John sah darin sogar einen Sinn. Ein Vertrag würde zukünftige Probleme vermeiden. Aber ihm gefiel die Vorstellung nicht, aus Pflichtgefühl zu heiraten.
John hatte bereits jemanden im Sinn und wahrscheinlich auch im Herzen. Er hatte Pläne und näherte sich einer bestimmten jungen Frau, einer jungen Frau, die anders war als alle anderen, schlicht, liebenswert...
Doch seine Mutter redete weiter, ohne ihm die Gelegenheit zu geben, etwas zu sagen.
„Denk gut darüber nach, mein Lieber. Sie wird von dir keine Liebe oder Hingabe verlangen können. Alles, was du tun musst, ist, drei Jahre lang verheiratet zu bleiben, was, seien wir ehrlich, kein Opfer wäre.“ Martha sprach mit Stolz und betrachtete ihren Sohn voller Bewunderung.
John war groß, 1,85 Meter, und hatte eine athletische Statur, die durch jahrelanges Training im Fitnessstudio geformt war.
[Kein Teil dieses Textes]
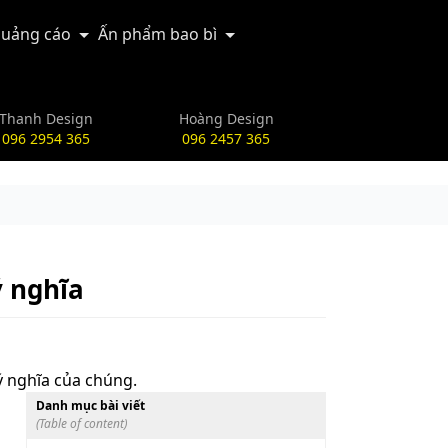
uảng cáo
Ấn phẩm bao bì
Thanh Design
Hoàng Design
096 2954 365
096 2457 365
ý nghĩa
 ý nghĩa của chúng.
Danh mục bài viết
(Table of content)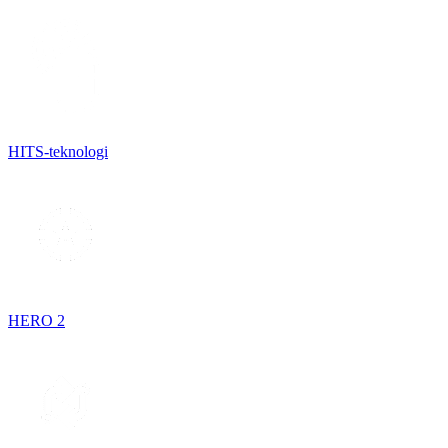
HITS-teknologi
HERO 2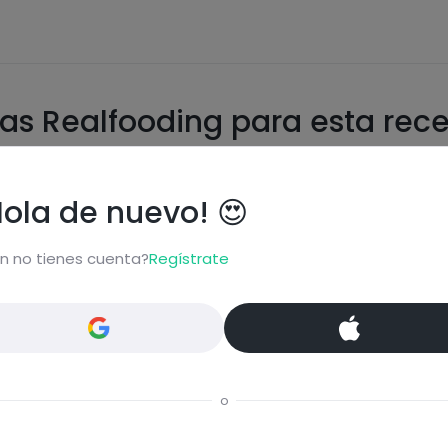
as Realfooding para esta rec
Hola de nuevo! 😍
n no tienes cuenta?
Regístrate
n
o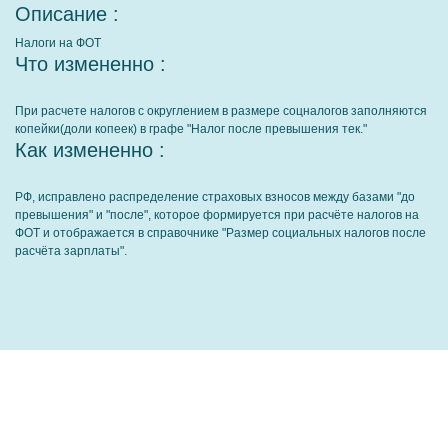
Описание :
Налоги на ФОТ
Что измененно :
При расчете налогов с округлением в размере соцналогов заполняются
копейки(доли копеек) в графе "Налог после превышения тек."
Как измененно :
РФ, исправлено распределение страховых взносов между базами "до
превышения" и "после", которое формируется при расчёте налогов на
ФОТ и отображается в справочнике "Размер социальных налогов после
расчёта зарплаты".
Sein markantes, kantiges Gesicht, das feste Kinn, die wohlgeformten Lippen, die intensiven schwarzen Augen und das dichte schwarze Haar und die Augenbrauen verliehen ihm ein imposantes und unwiderstehliches Aussehen. Er brachte jede Frau zum Seufzen.
„Welches Mädchen aus der High Society würde nicht davon träumen, dich zu heiraten?“, fuhr Martha fort. „Aber wir hielten es für klüger, jemanden außerhalb unseres Kreises auszuwählen, jemanden unterhalb unserer Standards, der diese Ehe im Austausch gegen eine großzügige Entschädigung akzeptieren würde und uns später keine Probleme bereiten würde. Deshalb haben wir Elizabeth Stewart ausgewählt.“
Der Name schlug wie eine Bombe in Johns Brust ein.
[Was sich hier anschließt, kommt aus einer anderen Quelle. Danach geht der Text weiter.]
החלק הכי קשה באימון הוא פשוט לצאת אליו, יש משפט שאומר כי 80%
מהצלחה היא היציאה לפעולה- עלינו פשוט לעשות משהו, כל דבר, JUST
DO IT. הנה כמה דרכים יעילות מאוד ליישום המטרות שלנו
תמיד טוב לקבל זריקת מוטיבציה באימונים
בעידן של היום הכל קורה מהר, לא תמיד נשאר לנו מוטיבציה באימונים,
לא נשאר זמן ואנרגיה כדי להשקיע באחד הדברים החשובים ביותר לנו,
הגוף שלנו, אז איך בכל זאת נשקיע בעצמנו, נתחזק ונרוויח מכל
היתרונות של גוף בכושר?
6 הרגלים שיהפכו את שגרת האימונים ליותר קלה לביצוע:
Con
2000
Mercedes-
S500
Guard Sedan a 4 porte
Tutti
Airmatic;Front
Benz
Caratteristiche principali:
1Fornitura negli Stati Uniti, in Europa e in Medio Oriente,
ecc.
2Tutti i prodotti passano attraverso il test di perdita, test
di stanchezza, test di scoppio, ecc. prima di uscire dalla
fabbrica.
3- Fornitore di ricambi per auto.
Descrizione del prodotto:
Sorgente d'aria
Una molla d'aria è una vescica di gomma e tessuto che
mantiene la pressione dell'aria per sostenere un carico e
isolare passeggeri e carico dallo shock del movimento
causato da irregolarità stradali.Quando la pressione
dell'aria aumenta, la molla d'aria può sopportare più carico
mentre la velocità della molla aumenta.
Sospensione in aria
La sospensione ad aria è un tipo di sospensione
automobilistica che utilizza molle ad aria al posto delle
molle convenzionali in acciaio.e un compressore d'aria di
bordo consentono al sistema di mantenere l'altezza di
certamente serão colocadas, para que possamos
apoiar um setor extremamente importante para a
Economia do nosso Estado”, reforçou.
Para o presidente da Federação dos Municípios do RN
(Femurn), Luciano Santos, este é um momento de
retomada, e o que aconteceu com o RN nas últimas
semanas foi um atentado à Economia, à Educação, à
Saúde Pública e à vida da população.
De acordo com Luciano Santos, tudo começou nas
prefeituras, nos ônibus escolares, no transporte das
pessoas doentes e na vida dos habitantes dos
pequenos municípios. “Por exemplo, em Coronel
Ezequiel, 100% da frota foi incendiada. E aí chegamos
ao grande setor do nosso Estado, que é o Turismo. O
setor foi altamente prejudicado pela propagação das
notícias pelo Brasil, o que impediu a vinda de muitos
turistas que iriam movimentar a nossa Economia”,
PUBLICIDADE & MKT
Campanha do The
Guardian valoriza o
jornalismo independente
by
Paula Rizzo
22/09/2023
„Wer? Wen hast du gesagt?“
„Elizabeth Stewart. Erinnerst du dich an sie? Diese schüchterne junge Frau, die Tochter eines Kleinunternehmers. Die Firma ihrer Eltern steht kurz vor dem Bankrott. Diese Ehe würde die Familie retten. Im Gegenzug würde die Familie einen kleinen Anteil an den Gewinnen erhalten, der ihnen nach unseren Maßstäben ein bescheidenes, aber komfortables Leben ermöglichen würde, sowie eine Abfindung in Höhe von einigen Millionen für sie nach der Scheidung. Eine perfekte Vereinbarung.“
John spürte, wie sich sein Magen umdrehte.